La France est entrée depuis le 11 mai dans une période étrange. Officiellement déconfinés, les Français subissent toujours de nombreuses restrictions, dans une situation que l’on peut qualifier de semi-confinement. Les déplacements de plus de 100 kilomètres restent interdits sauf dérogation, les bars et restaurants restent fermés, les parcs aussi en zone rouge, les plages ne sont ouvertes que sur demande des maires avec autorisation préfectorale. Les conséquences pour une grande partie de l’économie sont terribles. Si l’activité a peu ou prou repris le 11 mai (les commerces non-alimentaires notamment) ou n’avait pas cessé le travail (une partie de l’industrie et l’agriculture) il n’en reste pas moins qu’un large pan de l’économie est encore à l’arrêt. Ce qui constitue un danger mortel pour un pays déjà champion de la récession économique.
Quels sont les secteurs en panne ?
Le tourisme, d’abord. La consommation touristique intérieure représente, selon les derniers chiffres de la Direction générale des entreprises, 7,4% du PIB. Surtout, le tourisme est l’un des rares secteurs à contribuer positivement à la balance des paiements : l’excédent « voyages » était estimé à 17 milliards d’euros en 2017. L’arrêt du tourisme, associé à la chute des voyages professionnels, impacte directement le secteur des transports et plus particulièrement celui de l’aérien. Selon une étude du cabinet de conseil Oliver Wyman, la production dans l’aviation va s’effondrer de 45% cette année et rester durablement affaiblie dans les années à venir. Les compagnies annulent massivement leurs commandes, quand elles ne se retrouvent pas directement en faillite. Une réduction durable des voyages entraînerait une baisse du nombre d’avions nécessaires et donc une absence de commandes pendant plusieurs années. L’hôtellerie et la restauration sont également en détresse, nul ne sait pour le moment quand les bars et les restaurants rouvriront. Même désastre et incertitude pour la culture et les spectacles avec la fermeture des cinémas, théâtres, opéras, grands musées et l’impossibilité d’organiser des festivals, concerts et autres manifestations. Sans parler du sport professionnel : à la différence de l’Allemagne ou de l’Angleterre, la France a fait le choix de mettre fin à la saison du championnat de football.
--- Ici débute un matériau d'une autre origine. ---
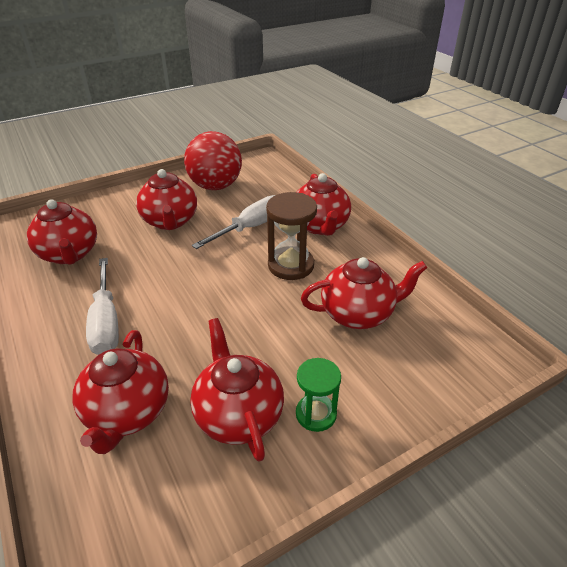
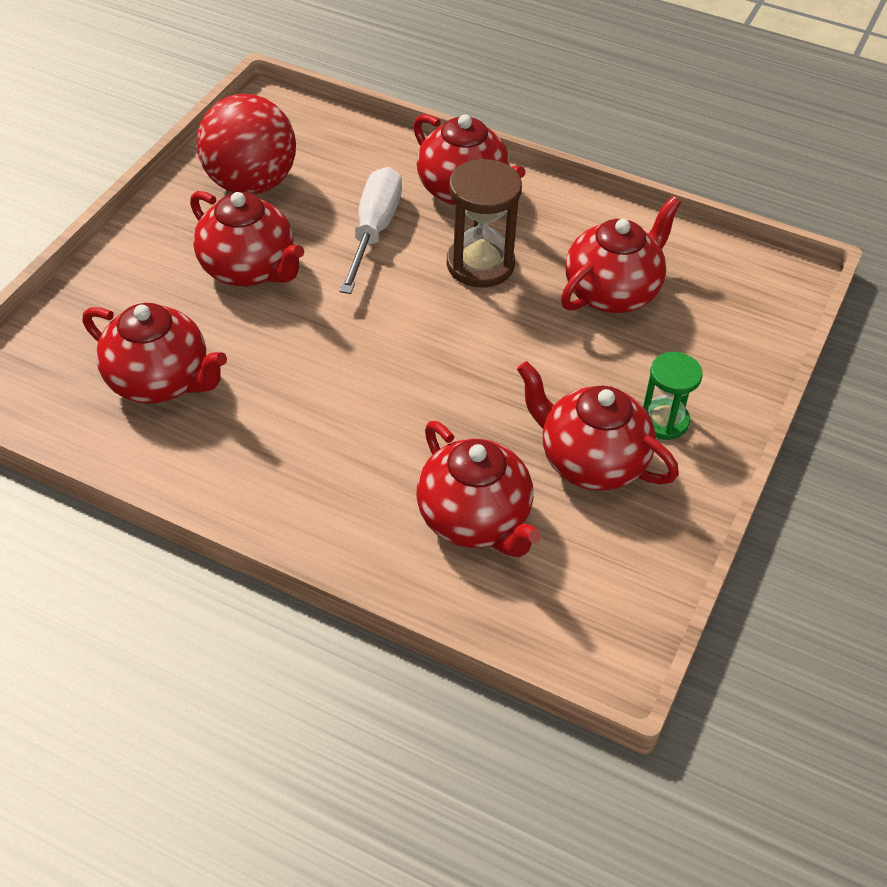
camera: 35 degrees left, 10 degrees up
white screwdriver [86,258,119,355] -> none

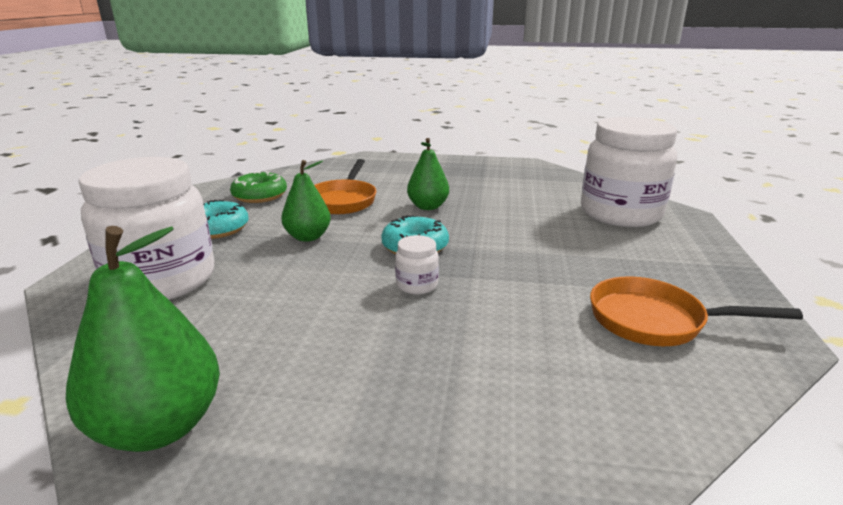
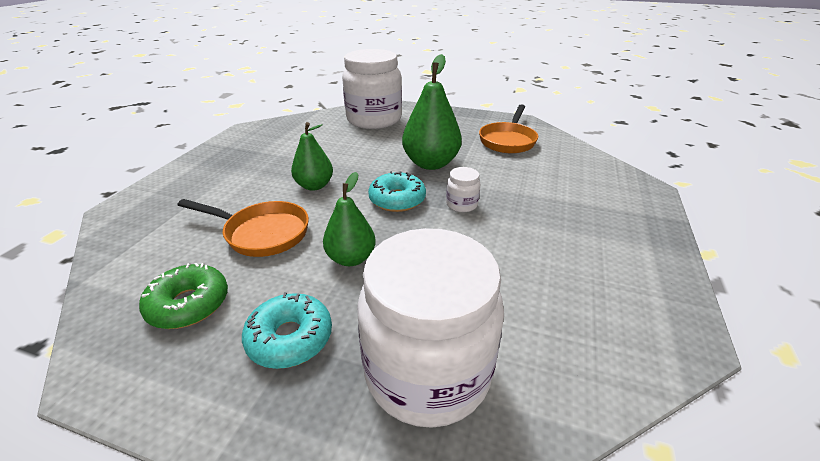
camera: 80 degrees left, 10 degrees up
green pear [66,226,220,452] -> green pear moved to [402,54,462,170]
Des conséquences économiques majeures
Ces secteurs interdépendants représentent une part importante du PIB que l’on peut estimer entre 15 et 20%. Surtout, dans notre pays où la dépense publique dépasse 50% de ce PIB, ils participent pour une part encore plus grande au PIB marchand. Et c’est justement ce PIB provenant du privé et de la consommation qui vient financer les dépenses publiques en train d’exploser face à la crise sanitaire.
L’enjeu est également considérable au niveau de l’emploi : la plupart de ces mêmes secteurs ne sont pas délocalisables et embauchent beaucoup sur place, entretenant un important tissu économique local. Certaines zones sont plus concernées que d’autres : ainsi les sites particulièrement touristiques, ou des régions comme celle de Toulouse : la forte présence d’Airbus est associée à celle de nombreux sous-traitants qui représentent 86 000 emplois et alimentent toute l’économie alentour.
L’arrêt durable de ces secteurs pourrait à terme créer en France de nouveaux territoires sinistrés comme ont pu l’être les anciennes régions minières et industrielles.
Maintenir l’activité sous cloche au risque de faire sombrer l’économie ou relâcher la pression alors qu’une « deuxième vague » du virus n’est pas à exclure totalement ? L’alternative est difficile. Peut-être la solution consiste-t-elle à tenter la seconde option en se tenant prêt, cette fois, à parer à une reprise de l’épidémie… et en offrant plus de liberté aux entrepreneurs et acteurs locaux pour les ajustements qui leur paraîtront le plus efficaces.